O projeto de Previdência propunha escrever na Constituição que a idade mínima de aposentaria após 30 anos de aportes seria de 60 anos, e não mais 65, como uma reforma do governo de Luis Lacalle Pou estabeleceu. Propunha ainda acabar com os fundos privados e igualar o valor mínimo da pensão ao do salário mínimo.
Nem os dirigentes da Frente Ampla apoiavam essa proposta, ainda que os tentáculos da coalizão mais próximos a sindicatos a promovessem. Um dos principais argumentos era o de que não faria sentido cravar na Carta Magna uma idade que terá de ser revista em função do processo de envelhecimento do Uruguai, com cada vez menos pessoas em idade ativa.
Yamandú Orsi é próximo ao ex-presidente José “Pepe” Mujica, que aos 89 anos e após enfrentar um tratamento contra câncer teve sequelas de saúde e diz que está finalizando sua vida política. Mas pertence a uma nova geração da Frente Ampla que ainda não ganhou tração.

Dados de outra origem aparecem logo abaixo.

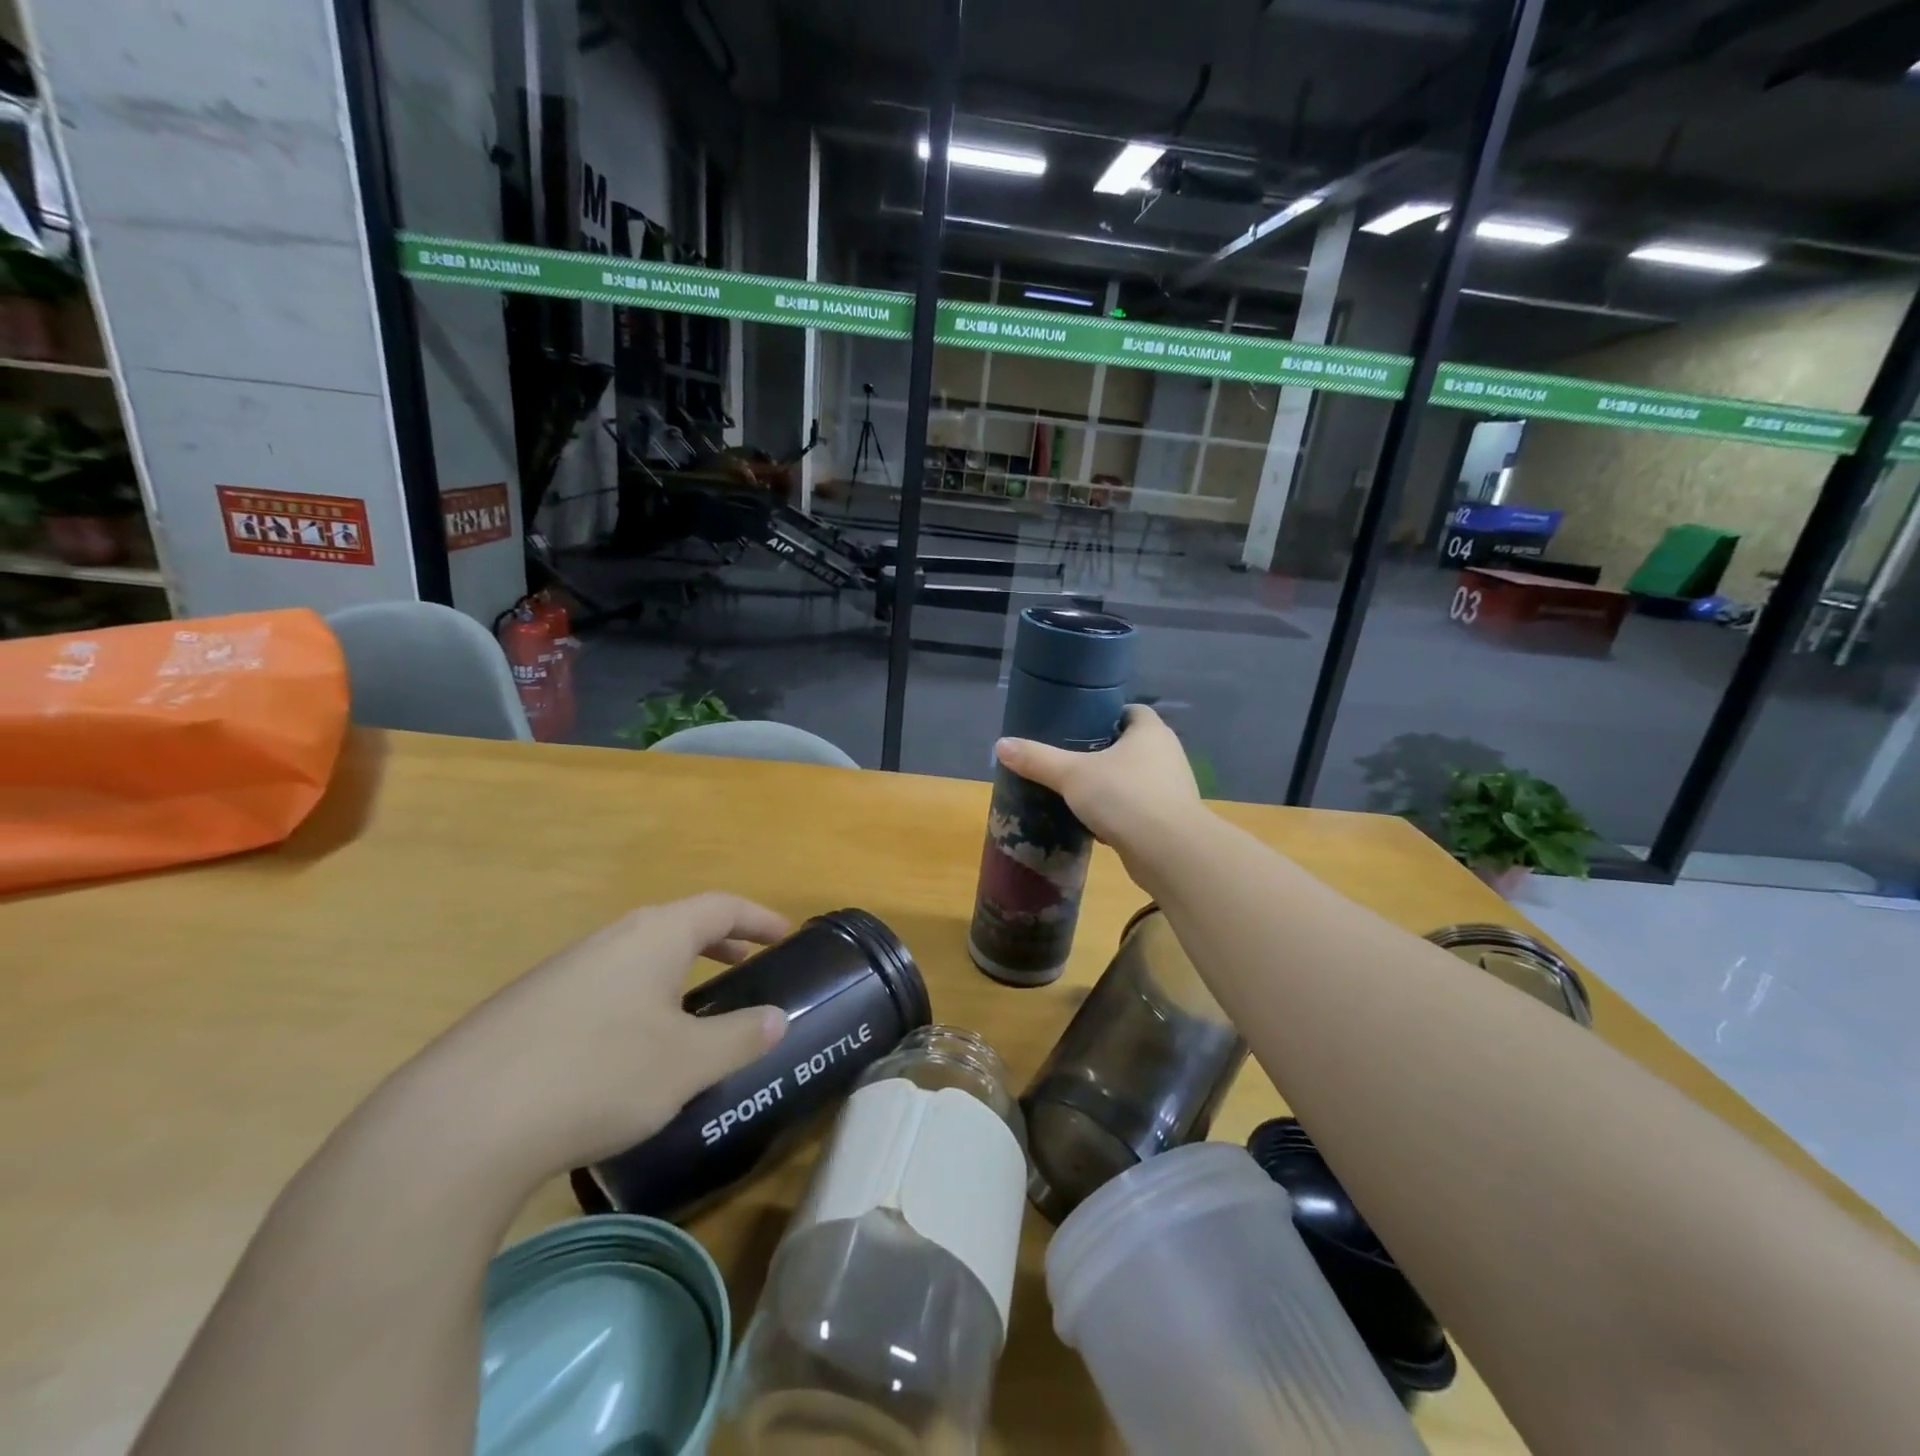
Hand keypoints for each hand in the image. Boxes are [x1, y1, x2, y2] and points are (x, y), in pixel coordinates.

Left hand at [399, 893, 790, 1180]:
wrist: (457, 1124)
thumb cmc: (598, 1075)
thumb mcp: (688, 1063)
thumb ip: (740, 1037)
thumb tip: (777, 1018)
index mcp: (655, 936)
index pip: (721, 906)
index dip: (758, 917)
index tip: (785, 934)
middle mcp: (609, 940)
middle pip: (676, 926)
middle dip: (717, 943)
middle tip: (746, 964)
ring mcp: (561, 973)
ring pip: (636, 960)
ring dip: (674, 975)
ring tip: (692, 1013)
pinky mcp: (526, 1011)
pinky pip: (601, 990)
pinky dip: (635, 1002)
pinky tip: (626, 1053)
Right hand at [995, 704, 1201, 857]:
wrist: (1169, 853)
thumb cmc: (1124, 797)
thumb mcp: (1072, 774)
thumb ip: (1037, 759)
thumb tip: (1001, 745)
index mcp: (1151, 732)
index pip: (1131, 711)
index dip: (1105, 716)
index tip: (1077, 727)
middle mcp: (1167, 754)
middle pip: (1132, 745)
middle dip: (1103, 752)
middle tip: (1069, 760)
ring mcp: (1172, 789)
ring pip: (1135, 779)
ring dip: (1112, 785)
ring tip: (1077, 792)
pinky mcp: (1170, 820)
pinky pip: (1139, 808)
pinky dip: (1119, 813)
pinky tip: (1094, 824)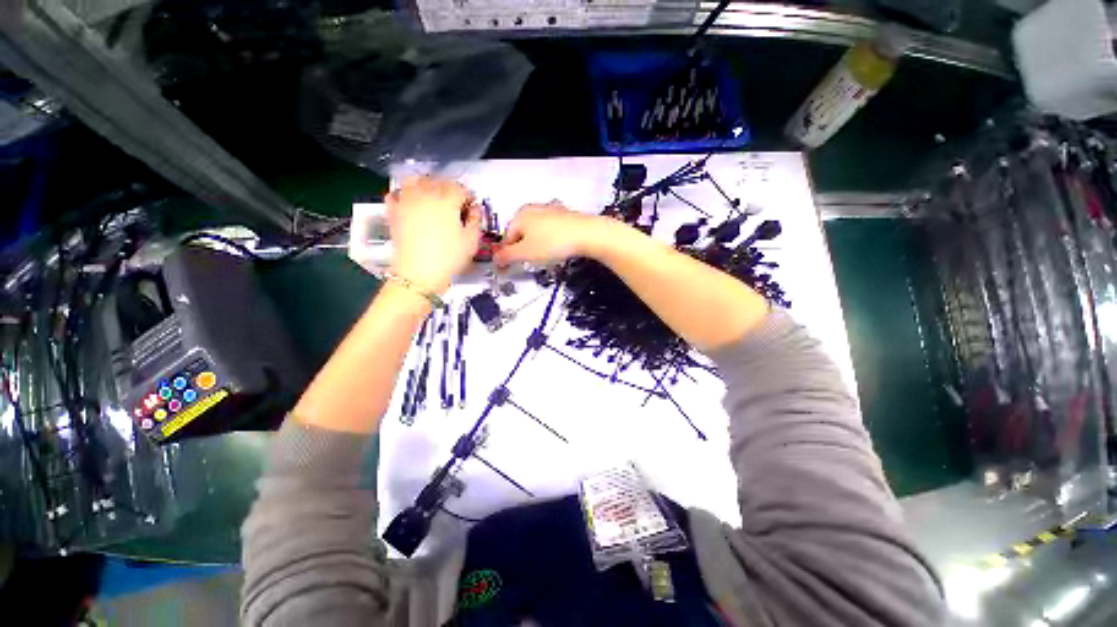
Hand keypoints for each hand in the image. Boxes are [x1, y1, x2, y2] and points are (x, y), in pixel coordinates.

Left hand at [387, 177, 481, 293]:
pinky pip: (397, 194)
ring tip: (434, 199)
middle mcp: (425, 194)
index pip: (461, 188)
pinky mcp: (394, 212)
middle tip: (456, 206)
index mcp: (447, 199)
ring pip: (416, 181)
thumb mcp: (471, 241)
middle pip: (440, 181)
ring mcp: (407, 201)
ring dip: (427, 185)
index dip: (469, 197)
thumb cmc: (448, 258)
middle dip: (450, 190)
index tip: (471, 209)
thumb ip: (476, 220)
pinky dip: (404, 194)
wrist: (418, 274)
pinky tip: (411, 203)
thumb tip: (475, 210)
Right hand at [494, 202, 610, 265]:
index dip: (507, 255)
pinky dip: (551, 240)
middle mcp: (533, 208)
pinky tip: (558, 248)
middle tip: (530, 262)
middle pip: (521, 234)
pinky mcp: (565, 216)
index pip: (506, 238)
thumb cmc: (553, 242)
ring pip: (536, 232)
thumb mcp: (525, 253)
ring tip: (546, 256)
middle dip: (523, 250)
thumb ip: (507, 256)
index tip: (510, 267)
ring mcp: (550, 210)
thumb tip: (495, 259)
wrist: (586, 234)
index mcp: (520, 215)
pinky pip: (551, 230)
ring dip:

Como a reportagem mostrou, uma de suas propostas teria peso para o Brasil: Orsi quer frear o acordo de livre-comércio com a China que o governo de Lacalle Pou colocou na esteira por fora do Mercosul. Ele defende pautas como o combate à pobreza infantil (atinge 31% dessa parcela populacional), melhorias na educação e mais policiamento.
Ex-professor de história, ele foi governador do departamento de Canelones, nos arredores da capital Montevidéu. Para muitos, é importante que o candidato seja “de las afueras”, ou seja, de um grupo que não seja o da tradicional classe polícia de Montevidéu.
Já Álvaro Delgado, veterinário de formação, é um aliado de primeira hora de Lacalle Pou, de quem foi secretário-geral da Presidência. Isso não significa, porém, que tenha herdado o capital político do surfista e filho de ex-presidente que em 2019 levou o Partido Nacional ao poder após 15 consecutivos anos de Frente Ampla.
A alternância no poder desde a redemocratização no Uruguai
Presidente | Período | Partido |
---|---|---|
Julio María Sanguinetti | 1985-1990 | Colorado |
Luis Alberto Lacalle | 1990-1995 | Nacional |
Julio María Sanguinetti | 1995-2000 | Colorado |
Jorge Batlle | 2000-2005 | Colorado |
Tabaré Vázquez | 2005-2010 | Frente Ampla |
José “Pepe” Mujica | 2010-2015 | Frente Ampla |
Tabaré Vázquez | 2015-2020 | Frente Ampla |
Luis Lacalle Pou | 2020-2025 | Nacional |
Partidos Nacional e Colorado: centro-direita
Frente Ampla: coalizão de esquerda e centro-esquerda
Mais de 2,7 milhões de uruguaios estavam habilitados para votar. Entre eles, uma pequena parcela de 5.560 imigrantes que ganharam força no país nos últimos anos.
Orgulho parecia definir a dominicana Esperanza Ortiz, 37, ao sair de uma escola que virou centro de votação a poucos metros da “rambla”, extensa avenida que acompanha o rio da Prata na capital. Há 11 anos no Uruguai, essa era a primeira vez em que votava. Teve de esperar cinco anos para tramitar a cidadania e mais três para ter o título de eleitor.
Esperanza diz que votou pela Frente Ampla. A coalizão estava no poder quando ela chegou ao país, em 2013, quando Mujica era presidente. Ela diz que a Frente fez muito mais pelos imigrantes, e que o governo atual não quer que mais estrangeiros cheguem ao país. Foi justamente o governo de Lacalle Pou, porém, o que regularizou a situação migratória de mais de 20 mil imigrantes, a maioria deles cubanos.